Notwithstanding that PARP inhibitors have benefited the majority of PCa patients as a breakthrough therapy, but the hurdle of drug resistance in patients who have been prolonged survival has resulted in poor responses to PARP inhibitors [9]. The combination therapy is a currently general tactic to tackle resistance to PARP inhibitors (e.g., immune checkpoint inhibitors) [45]. However, the validated combination strategies remain limited, therefore the exploitation of therapeutic regimens that olaparib exerts a long-term effective response will be an important step. DNA methylation, an epigenetic pattern that manipulates gene in silence without altering the DNA coding sequence, is frequently reported, especially in the promoter region of tumor suppressor gene sequences (e.g., GSDME) [46]. A broad array of preclinical and clinical analyses shed light on the role of the regulatory paradigm in primary, metastatic, and neuroendocrine prostate cancer [47, 48]. The combination of drugs targeting DNA methylation with enzalutamide, which are applied in either ongoing (NCT05037500) or completed (NCT00384839) clinical trials to treat patients who suffer from the different stages of PCa. Recently, the synergistic treatment strategy of decitabine in combination with olaparib has been widely noted in a variety of diseases, including cancer [49,50,51]. One possible mechanism is that decitabine in combination with the olaparib blocks base excision repair (BER) induced by 5-azadC and leads to a synergistic induction of cell death as shown in a panel of Acute Myeloid Leukemia (AML) cells [50]. Our study opens a novel regimen of the combination olaparib with decitabine for the therapeutic targeting of PCa. Our results also support the notion that, in PRAD, both activation of pyroptosis and demethylation of the promoter of GSDME CpG sites should be desired to improve the efficacy of clinical therapy. Nonetheless, a comprehensive understanding of the molecular mechanisms involves in the new therapy against tumors is crucial and deserves further investigation.

**RECORD EXTRACTS**
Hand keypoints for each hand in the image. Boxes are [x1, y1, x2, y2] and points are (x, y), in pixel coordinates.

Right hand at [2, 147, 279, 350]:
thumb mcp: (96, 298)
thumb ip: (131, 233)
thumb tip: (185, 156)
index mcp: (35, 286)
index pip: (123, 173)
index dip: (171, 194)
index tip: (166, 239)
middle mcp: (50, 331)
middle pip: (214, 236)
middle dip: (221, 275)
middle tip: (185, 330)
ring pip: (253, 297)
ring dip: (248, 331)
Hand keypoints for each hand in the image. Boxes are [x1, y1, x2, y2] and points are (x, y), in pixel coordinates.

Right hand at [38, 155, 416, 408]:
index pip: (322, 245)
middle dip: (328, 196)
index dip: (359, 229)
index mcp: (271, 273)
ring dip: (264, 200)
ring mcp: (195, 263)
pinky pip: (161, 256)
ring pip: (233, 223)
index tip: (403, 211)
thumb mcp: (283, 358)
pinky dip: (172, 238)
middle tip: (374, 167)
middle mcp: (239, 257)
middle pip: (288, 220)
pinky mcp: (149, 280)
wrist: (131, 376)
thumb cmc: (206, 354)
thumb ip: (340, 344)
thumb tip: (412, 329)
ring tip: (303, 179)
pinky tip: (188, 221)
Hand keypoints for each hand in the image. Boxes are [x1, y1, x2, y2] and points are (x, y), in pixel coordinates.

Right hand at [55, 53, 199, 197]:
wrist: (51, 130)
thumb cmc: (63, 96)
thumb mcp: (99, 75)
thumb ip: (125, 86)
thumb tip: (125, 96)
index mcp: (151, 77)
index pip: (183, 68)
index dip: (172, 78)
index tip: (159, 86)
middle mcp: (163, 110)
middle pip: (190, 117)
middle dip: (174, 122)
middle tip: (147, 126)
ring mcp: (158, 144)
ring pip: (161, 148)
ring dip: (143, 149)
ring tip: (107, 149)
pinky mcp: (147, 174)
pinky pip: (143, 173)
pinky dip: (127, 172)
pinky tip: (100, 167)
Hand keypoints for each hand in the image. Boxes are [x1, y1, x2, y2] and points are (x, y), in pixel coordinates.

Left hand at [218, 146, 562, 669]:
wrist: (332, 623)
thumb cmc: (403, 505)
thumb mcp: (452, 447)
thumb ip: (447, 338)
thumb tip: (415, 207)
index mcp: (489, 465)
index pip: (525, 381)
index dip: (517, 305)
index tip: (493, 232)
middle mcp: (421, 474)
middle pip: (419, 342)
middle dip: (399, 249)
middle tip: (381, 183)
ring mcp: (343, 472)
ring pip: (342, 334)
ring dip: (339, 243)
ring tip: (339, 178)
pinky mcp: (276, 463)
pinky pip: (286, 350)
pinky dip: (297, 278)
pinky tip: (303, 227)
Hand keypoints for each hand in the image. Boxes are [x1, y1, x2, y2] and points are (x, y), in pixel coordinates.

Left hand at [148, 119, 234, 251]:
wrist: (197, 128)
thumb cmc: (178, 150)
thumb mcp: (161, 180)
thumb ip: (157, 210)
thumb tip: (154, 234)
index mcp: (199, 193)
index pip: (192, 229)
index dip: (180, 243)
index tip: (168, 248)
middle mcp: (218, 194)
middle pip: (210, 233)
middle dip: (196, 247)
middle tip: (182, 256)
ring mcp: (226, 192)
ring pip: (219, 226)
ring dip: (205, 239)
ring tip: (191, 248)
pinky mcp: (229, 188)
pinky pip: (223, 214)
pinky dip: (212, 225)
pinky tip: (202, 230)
* * *
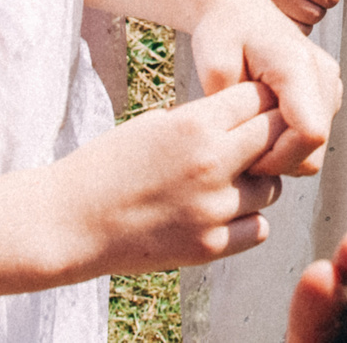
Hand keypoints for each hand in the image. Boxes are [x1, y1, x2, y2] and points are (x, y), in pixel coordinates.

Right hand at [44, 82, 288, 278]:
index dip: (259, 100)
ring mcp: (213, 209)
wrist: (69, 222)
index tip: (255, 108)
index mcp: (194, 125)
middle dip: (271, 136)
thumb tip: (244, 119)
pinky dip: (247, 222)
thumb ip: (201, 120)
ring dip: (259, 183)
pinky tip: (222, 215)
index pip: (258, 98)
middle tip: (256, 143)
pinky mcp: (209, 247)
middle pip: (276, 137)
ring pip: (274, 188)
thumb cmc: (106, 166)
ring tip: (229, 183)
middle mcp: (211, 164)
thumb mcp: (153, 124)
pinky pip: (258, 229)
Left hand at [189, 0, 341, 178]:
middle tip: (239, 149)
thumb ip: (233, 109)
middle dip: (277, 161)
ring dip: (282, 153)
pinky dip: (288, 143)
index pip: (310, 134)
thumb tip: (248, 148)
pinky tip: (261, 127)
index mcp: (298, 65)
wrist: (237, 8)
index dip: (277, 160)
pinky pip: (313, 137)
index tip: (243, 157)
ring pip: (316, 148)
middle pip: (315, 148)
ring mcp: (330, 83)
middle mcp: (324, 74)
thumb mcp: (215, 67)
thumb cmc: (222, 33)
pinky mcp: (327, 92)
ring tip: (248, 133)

**WHAT TO WORK ON**
1. Answer these questions using the passage on PARP inhibitors in prostate cancer, and mark each answer with the matching letter.
(a) What trial numbers does the passage give for the ongoing and the completed clinical trials that combine drugs targeting DNA methylation with enzalutamide?
(b) In which cells was a synergistic induction of cell death from decitabine with olaparib shown?
(c) Which tumor suppressor gene does the passage name as an example of promoter methylation?
2. Write the next part of the passage on PARP inhibitors in prostate cancer, picking up after its final sentence.

**ANSWERS BY TASK**
1.
(a) The ongoing trial is NCT05037500, and the completed trial is NCT00384839.
(b) A panel of Acute Myeloid Leukemia (AML) cells.
(c) GSDME.

2.
In summary, our results indicate that CpG sites hypermethylation at the GSDME gene promoter might be renders these cells highly amenable to the innovative therapeutic targeting strategies. Importantly, our study reveals that olaparib activates the pyroptosis pathway via a novel caspase-3 cleavage GSDME-dependent mechanism, and ultimately impedes tumor development. Critically, decitabine potentiates the above effect, which further demonstrated the efficacy of combinatorial therapeutic approaches in preclinical mouse models. Overall, our findings underscore that the potential utility of GSDME serve as a detectable and prognostic biomarker, and highlight that the promise of novel therapeutic strategies to target GSDME-mediated pathways for the treatment of PCa.